Entries ▸
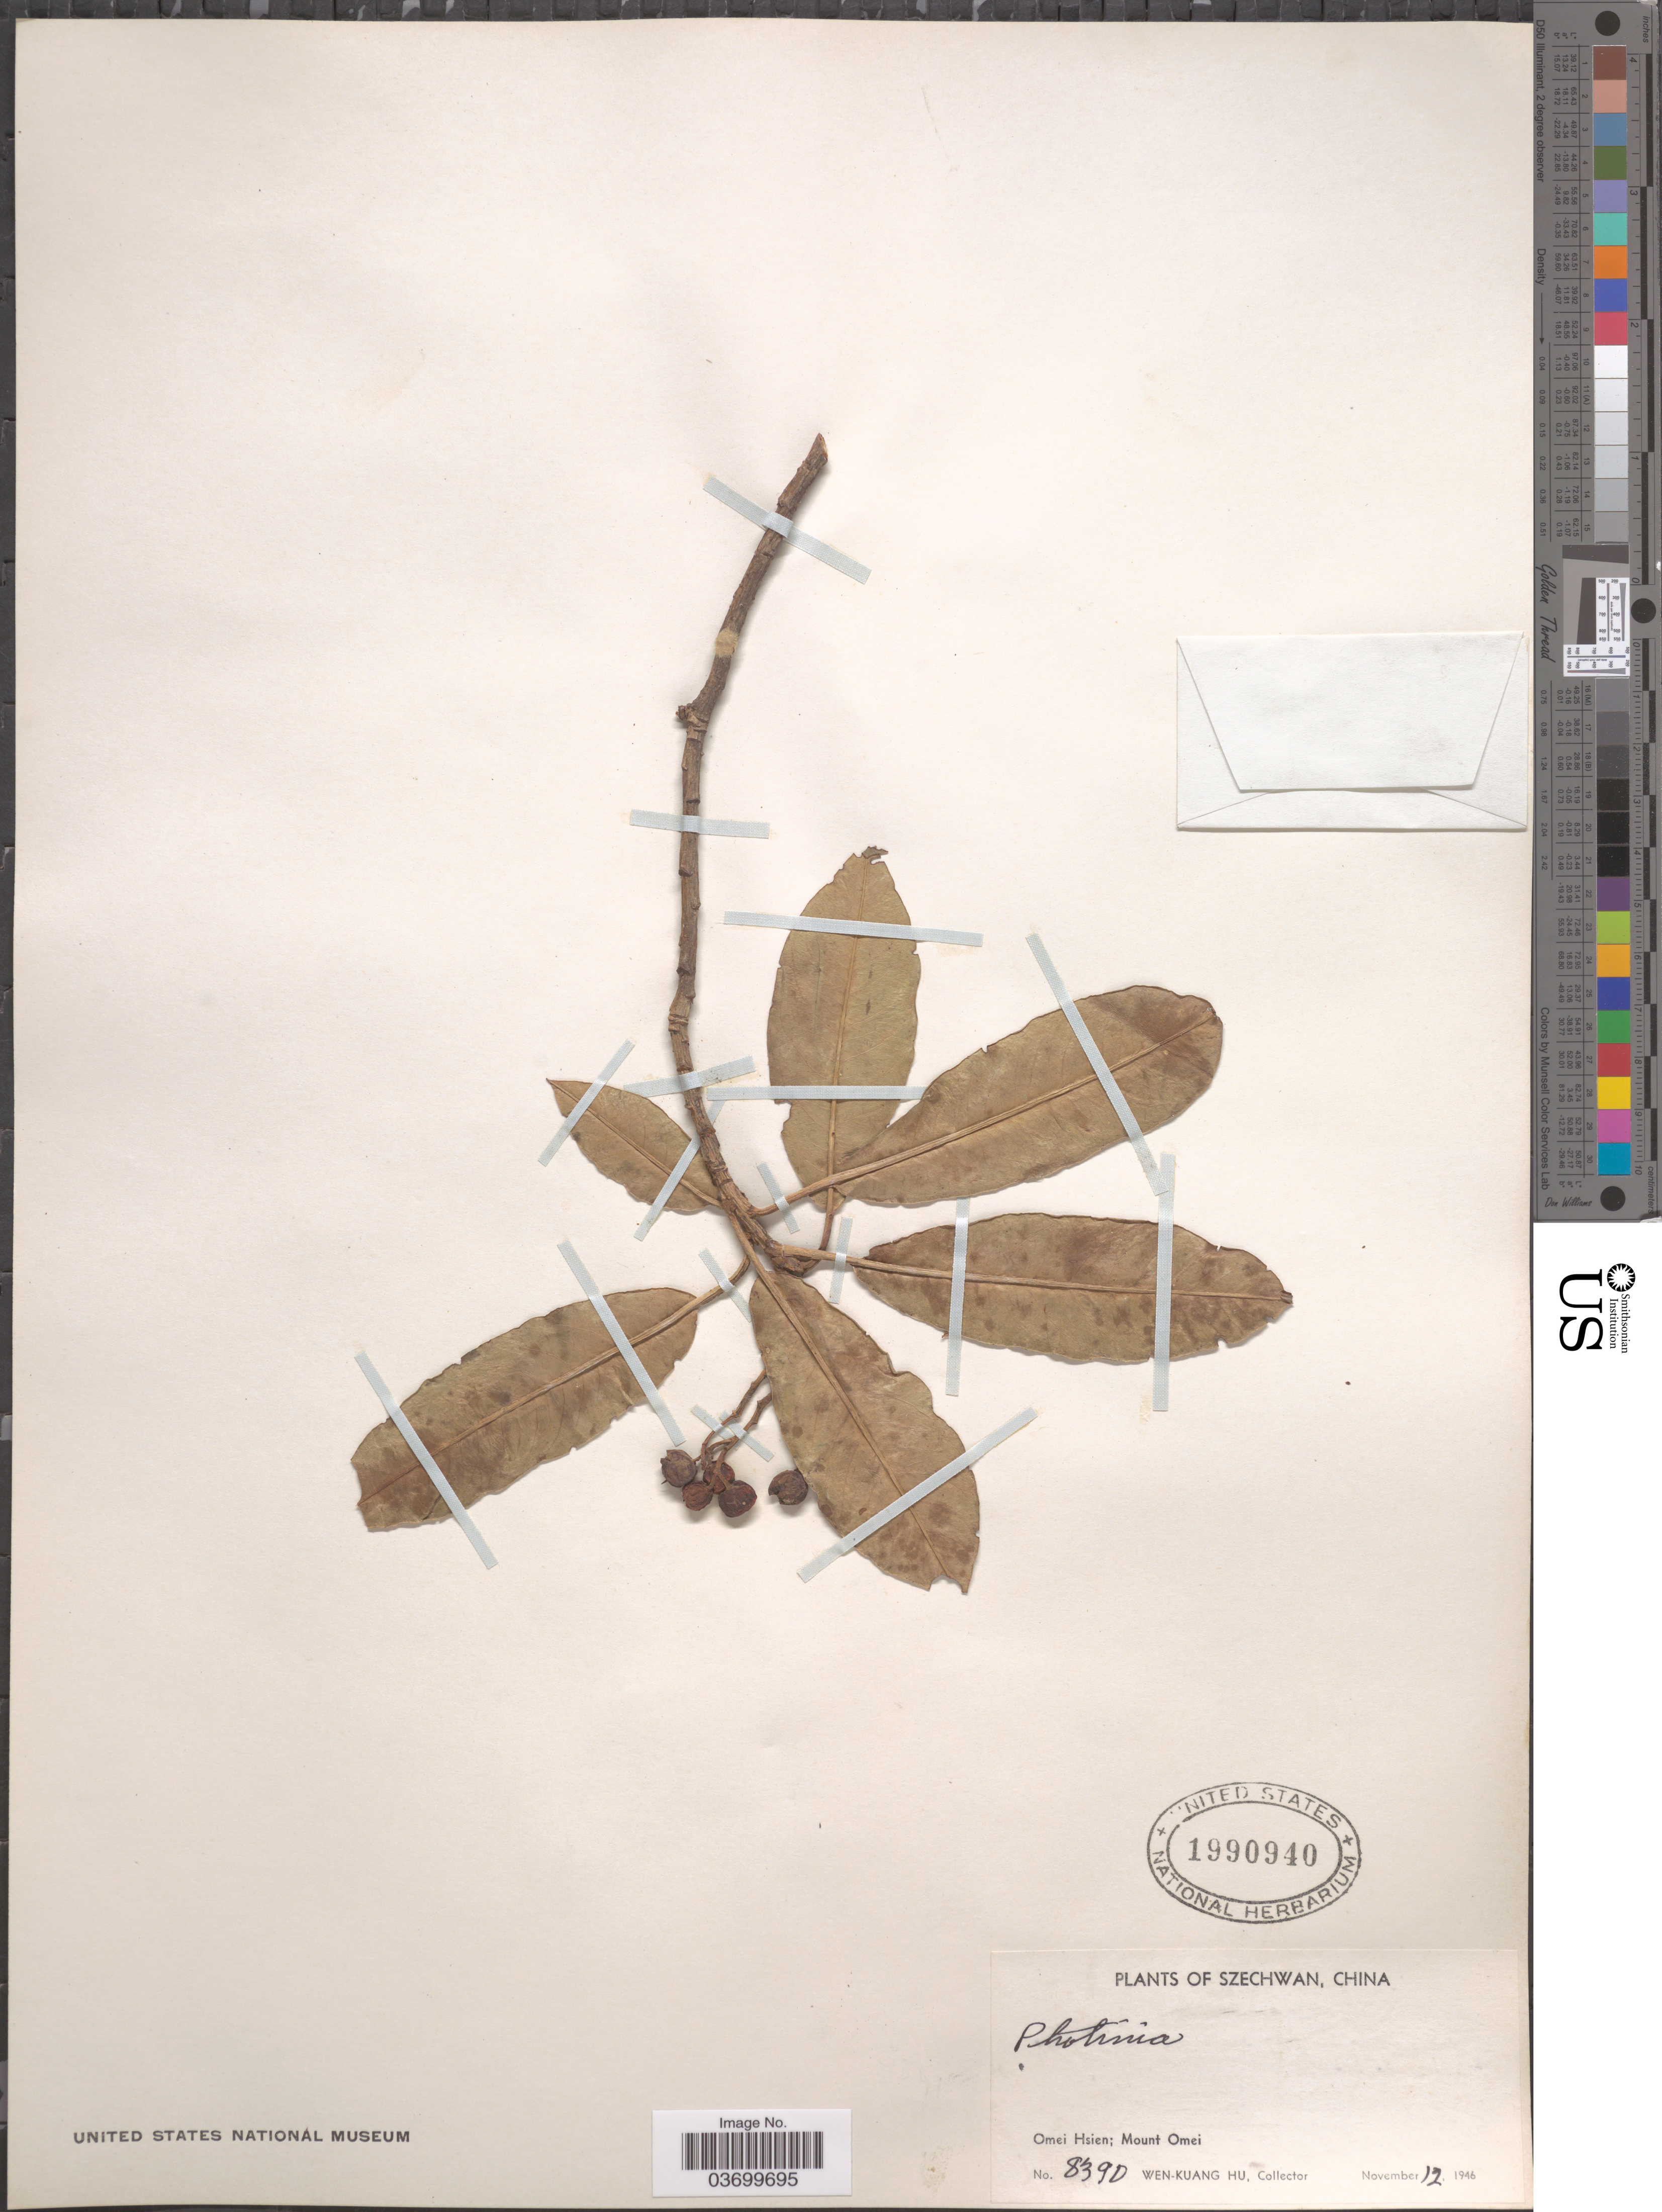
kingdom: Plantae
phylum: Tracheophyta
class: Magnoliopsida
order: Rosales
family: Rosaceae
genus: Photinia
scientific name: Photinia sp.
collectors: W. K. Hu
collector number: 8390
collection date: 1946-11-12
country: China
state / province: Sichuan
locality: Szechwan. Omei Hsien; Mount Omei.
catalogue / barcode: US 1990940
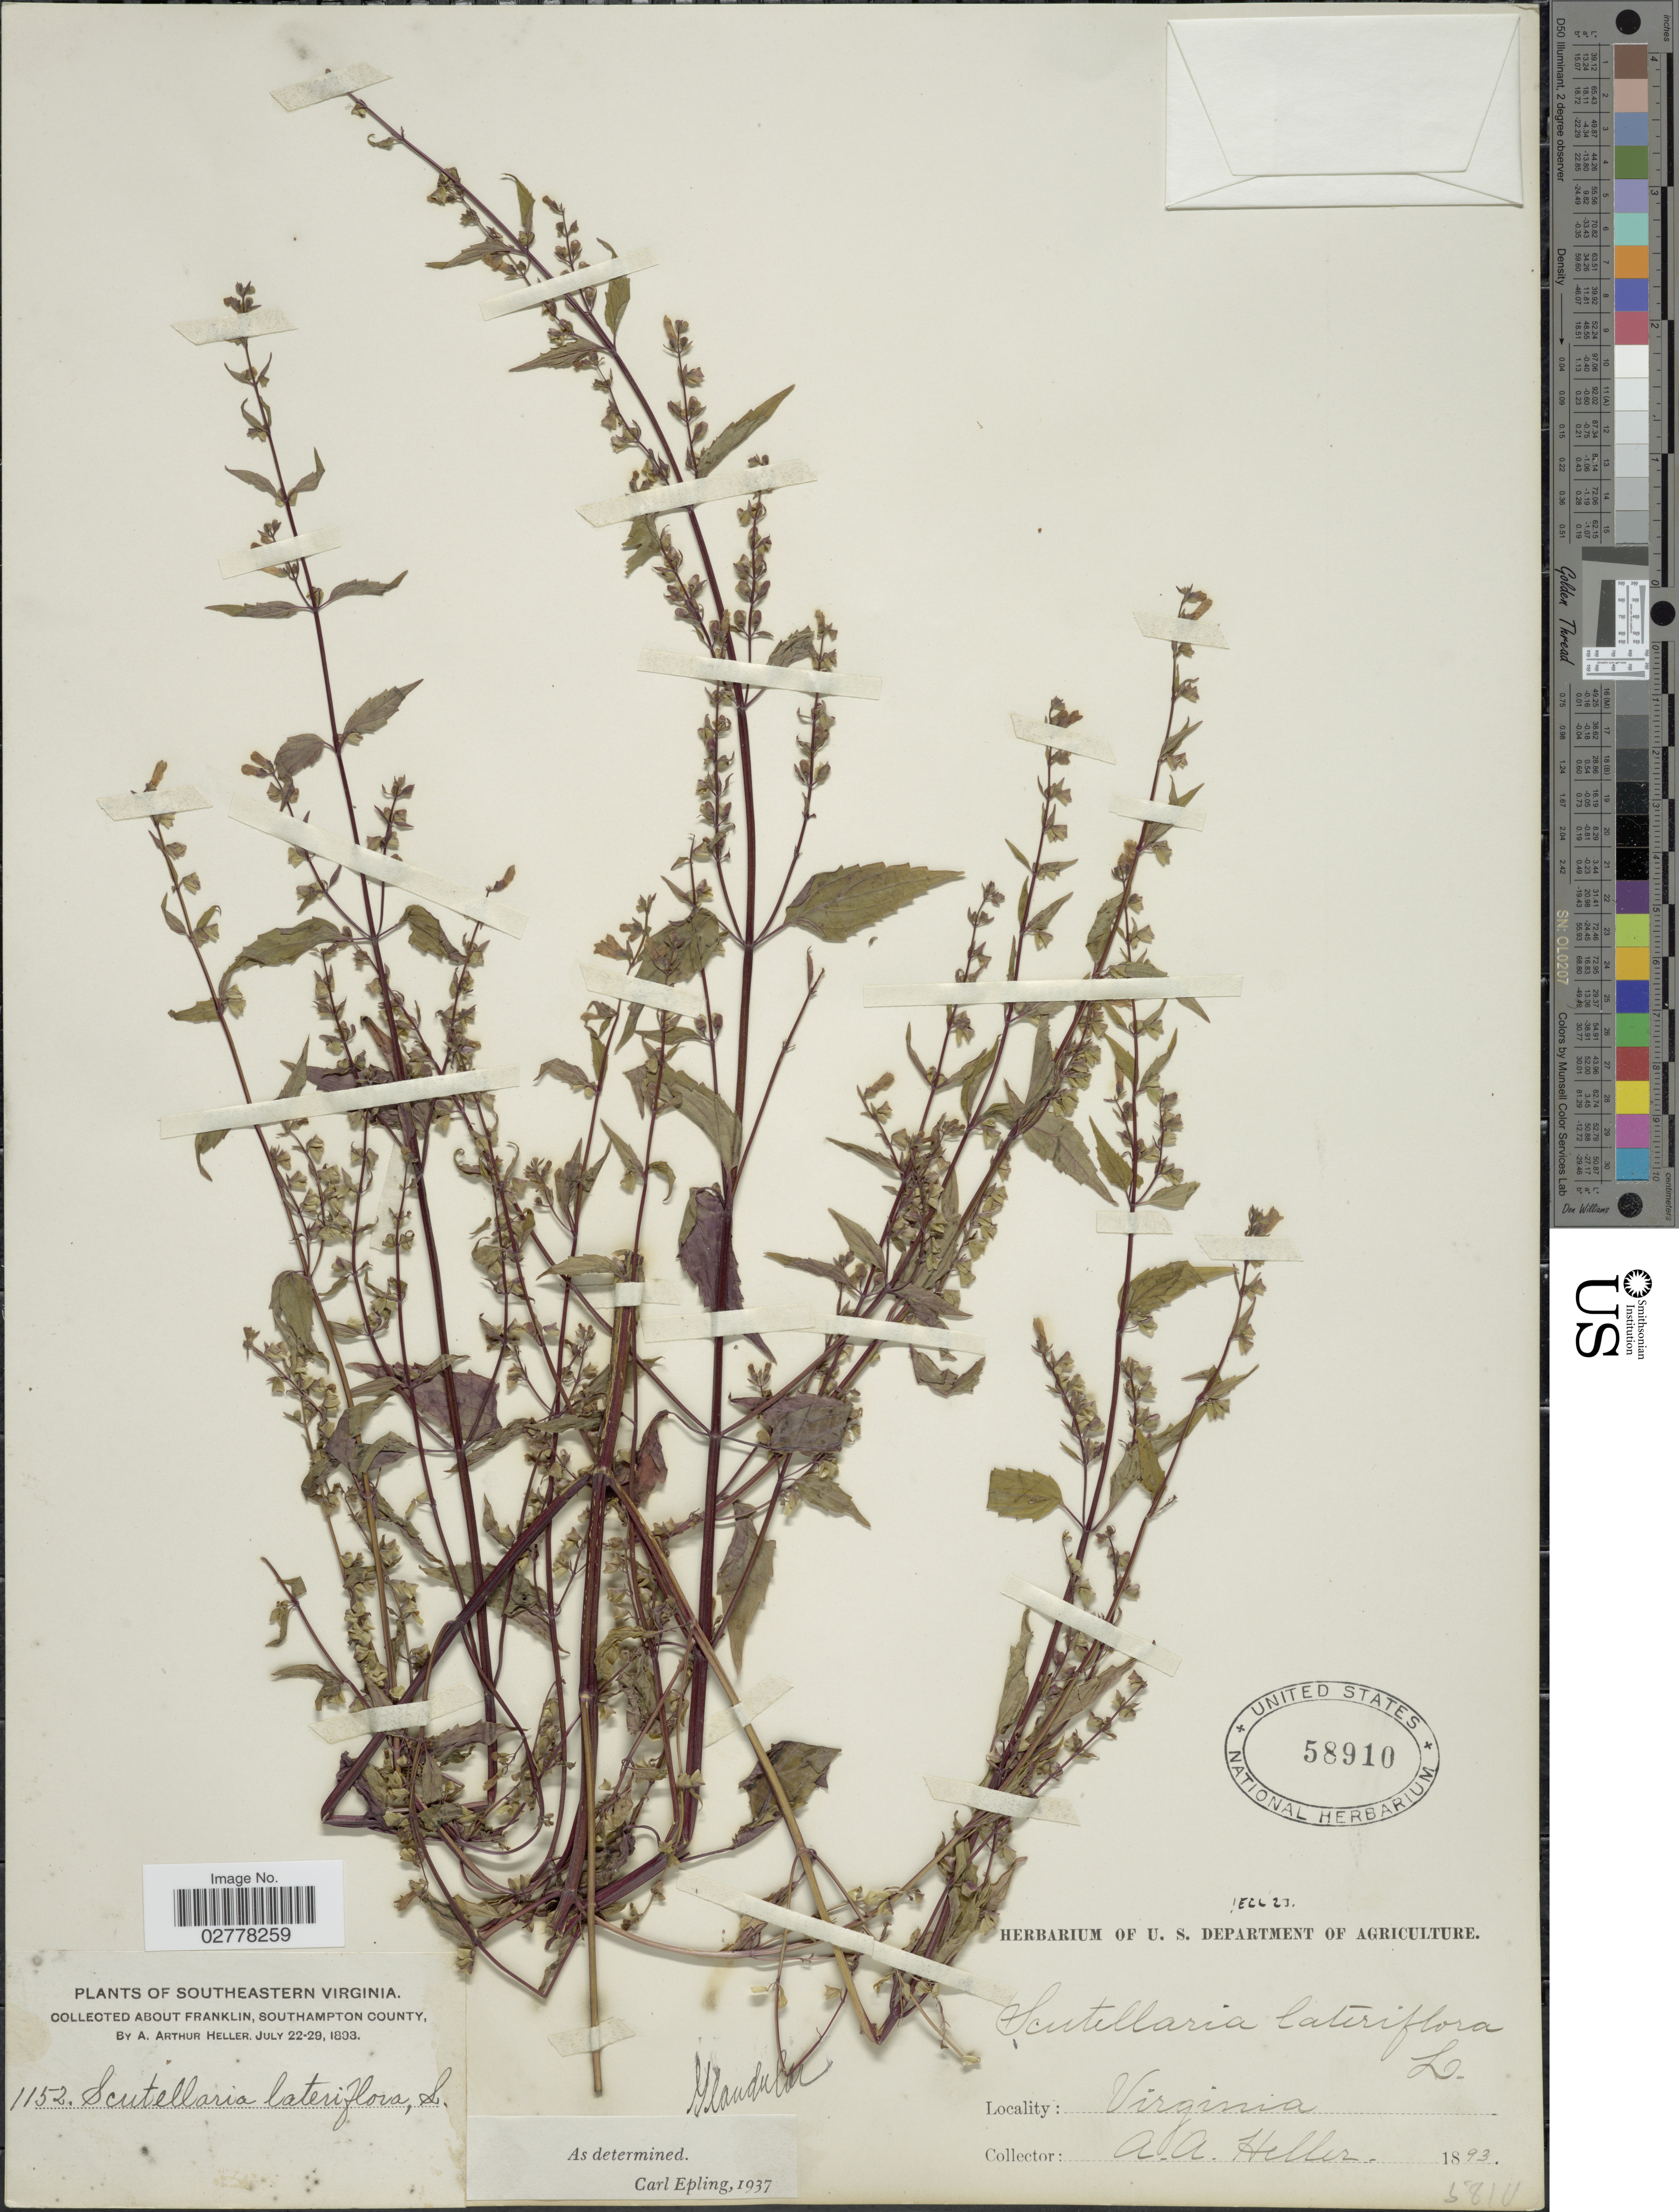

Exercise brief ▸
Retype all of the material above line by line without any changes, leaving out the pictures.

Result for this exercise ▸
kingdom: Plantae
phylum: Tracheophyta
class: Magnoliopsida
order: Rosales
family: Rosaceae
genus: Photinia
scientific name: Photinia sp.
collectors: W. K. Hu
collector number: 8390
collection date: 1946-11-12
country: China
state / province: Sichuan
locality: Szechwan. Omei Hsien; Mount Omei.
catalogue / barcode: US 1990940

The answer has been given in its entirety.